> **Work to be completed**
Arrange all the lines below as a two-column CSV with the headers field and value, giving one row per line. Wrap each field in double quotes and replace any line breaks with spaces.

* start Input rows *

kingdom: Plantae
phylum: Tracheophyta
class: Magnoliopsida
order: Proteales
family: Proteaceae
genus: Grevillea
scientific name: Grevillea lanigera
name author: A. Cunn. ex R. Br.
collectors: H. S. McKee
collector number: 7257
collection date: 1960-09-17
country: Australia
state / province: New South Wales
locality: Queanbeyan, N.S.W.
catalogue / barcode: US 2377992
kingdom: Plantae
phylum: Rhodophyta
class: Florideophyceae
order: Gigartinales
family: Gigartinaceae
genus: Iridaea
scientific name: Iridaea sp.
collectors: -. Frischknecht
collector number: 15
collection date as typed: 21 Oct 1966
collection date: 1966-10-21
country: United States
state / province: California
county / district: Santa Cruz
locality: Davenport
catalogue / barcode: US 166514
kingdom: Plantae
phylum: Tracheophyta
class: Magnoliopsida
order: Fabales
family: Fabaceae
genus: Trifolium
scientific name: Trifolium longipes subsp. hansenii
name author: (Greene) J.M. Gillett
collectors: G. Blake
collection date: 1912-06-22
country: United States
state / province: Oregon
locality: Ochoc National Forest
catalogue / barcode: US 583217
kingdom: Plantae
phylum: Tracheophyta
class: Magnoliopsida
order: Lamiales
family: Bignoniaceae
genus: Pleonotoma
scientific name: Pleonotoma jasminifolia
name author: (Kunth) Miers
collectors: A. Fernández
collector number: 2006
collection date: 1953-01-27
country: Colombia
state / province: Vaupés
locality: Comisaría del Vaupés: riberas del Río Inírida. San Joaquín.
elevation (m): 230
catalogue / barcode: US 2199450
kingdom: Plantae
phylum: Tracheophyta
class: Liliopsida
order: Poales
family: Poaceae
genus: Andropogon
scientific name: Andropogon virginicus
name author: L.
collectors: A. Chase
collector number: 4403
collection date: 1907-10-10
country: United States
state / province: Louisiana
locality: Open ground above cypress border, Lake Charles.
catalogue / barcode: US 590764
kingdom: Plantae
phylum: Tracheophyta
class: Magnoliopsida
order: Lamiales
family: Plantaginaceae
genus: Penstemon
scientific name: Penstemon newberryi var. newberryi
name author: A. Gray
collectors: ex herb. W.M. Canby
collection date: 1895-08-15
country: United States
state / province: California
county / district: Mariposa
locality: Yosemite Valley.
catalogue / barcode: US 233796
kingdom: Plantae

* end Input rows *

> **Reply to the exercise**
field,value
"kingdom:","Plantae"
"phylum:","Tracheophyta"
"class:","Magnoliopsida"
"order:","Proteales"
"family:","Proteaceae"
"genus:","Grevillea"
"scientific name:","Grevillea lanigera"
"name author:","A. Cunn. ex R. Br."
"collectors:","H. S. McKee"
"collector number:","7257"
"collection date:","1960-09-17"
"country:","Australia"
"state / province:","New South Wales"
"locality:","Queanbeyan, N.S.W."
"catalogue / barcode:","US 2377992"
"kingdom:","Plantae"
"phylum:","Rhodophyta"
"class:","Florideophyceae"
"order:","Gigartinales"
"family:","Gigartinaceae"
"genus:","Iridaea"
"scientific name:","Iridaea sp."
"collectors:","-. Frischknecht"
"collector number:","15"
"collection date as typed:","21 Oct 1966"
"collection date:","1966-10-21"
"country:","United States"
"state / province:","California"
"county / district:","Santa Cruz"
"locality:","Davenport"
"catalogue / barcode:","US 166514"
"kingdom:","Plantae"
"phylum:","Tracheophyta"
"class:","Magnoliopsida"
"order:","Fabales"
"family:","Fabaceae"
"genus:","Trifolium"
"scientific name:","Trifolium longipes subsp. hansenii"
"name author:","(Greene) J.M. Gillett"
"collectors:","G. Blake"
"collection date:","1912-06-22"
"country:","United States"
"state / province:","Oregon"
"locality:","Ochoc National Forest"
"catalogue / barcode:","US 583217"
"kingdom:","Plantae"
"phylum:","Tracheophyta"
"class:","Magnoliopsida"
"order:","Lamiales"
"family:","Bignoniaceae"
"genus:","Pleonotoma"
"scientific name:","Pleonotoma jasminifolia"
"name author:","(Kunth) Miers"
"collectors:","A. Fernández"
"collector number:","2006"
"collection date:","1953-01-27"
"country:","Colombia"
"state / province:","Vaupés"
"locality:","Comisaría del Vaupés: riberas del Río Inírida. San Joaquín."
"elevation (m):","230"
"catalogue / barcode:","US 2199450"
"kingdom:","Plantae"
"phylum:","Tracheophyta"
"class:","Liliopsida"
"order:","Poales"
"family:","Poaceae"
"genus:","Andropogon"
"scientific name:","Andropogon virginicus"
"name author:","L."
"collectors:","A. Chase"
"collector number:","4403"
"collection date:","1907-10-10"
"country:","United States"
"state / province:","Louisiana"
"locality:","Open ground above cypress border, Lake Charles."
"catalogue / barcode:","US 590764"
"kingdom:","Plantae"
"phylum:","Tracheophyta"
"class:","Magnoliopsida"
"order:","Lamiales"
"family:","Plantaginaceae"
"genus:","Penstemon"
"scientific name:","Penstemon newberryi var. newberryi"
"name author:","A. Gray"
"collectors:","ex herb. W.M. Canby"
"collection date:","1895-08-15"
"country:","United States"
"state / province:","California"
"county / district:","Mariposa"
"locality:","Yosemite Valley."
"catalogue / barcode:","US 233796"
"kingdom:","Plantae"